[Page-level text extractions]
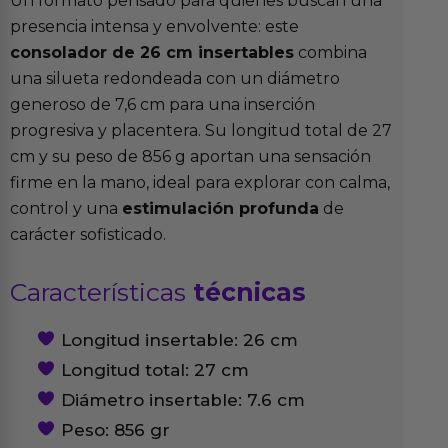
Un formato pensado para quienes buscan una
presencia intensa y envolvente: este
consolador de 26 cm insertables
combina
una silueta redondeada con un diámetro
generoso de 7,6 cm para una inserción
progresiva y placentera. Su longitud total de 27
cm y su peso de 856 g aportan una sensación
firme en la mano, ideal para explorar con calma,
control y una
estimulación profunda
de
carácter sofisticado.
Características
técnicas
Longitud insertable: 26 cm
Longitud total: 27 cm
Diámetro insertable: 7.6 cm
Peso: 856 gr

What the task requires
Rewrite the text of every row, switching each occurrence of "cm" to "centímetros" and leaving everything else unchanged. Leave the pictures out of your answer.

Answer space
Un formato pensado para quienes buscan una
presencia intensa y envolvente: este
consolador de 26 centímetros insertables
combina
una silueta redondeada con un diámetro
generoso de 7,6 centímetros para una inserción
progresiva y placentera. Su longitud total de 27
centímetros y su peso de 856 g aportan una sensación
firme en la mano, ideal para explorar con calma,
control y una
estimulación profunda
de
carácter sofisticado.
Características
técnicas
Longitud insertable: 26 centímetros
Longitud total: 27 centímetros
Diámetro insertable: 7.6 centímetros
Peso: 856 gr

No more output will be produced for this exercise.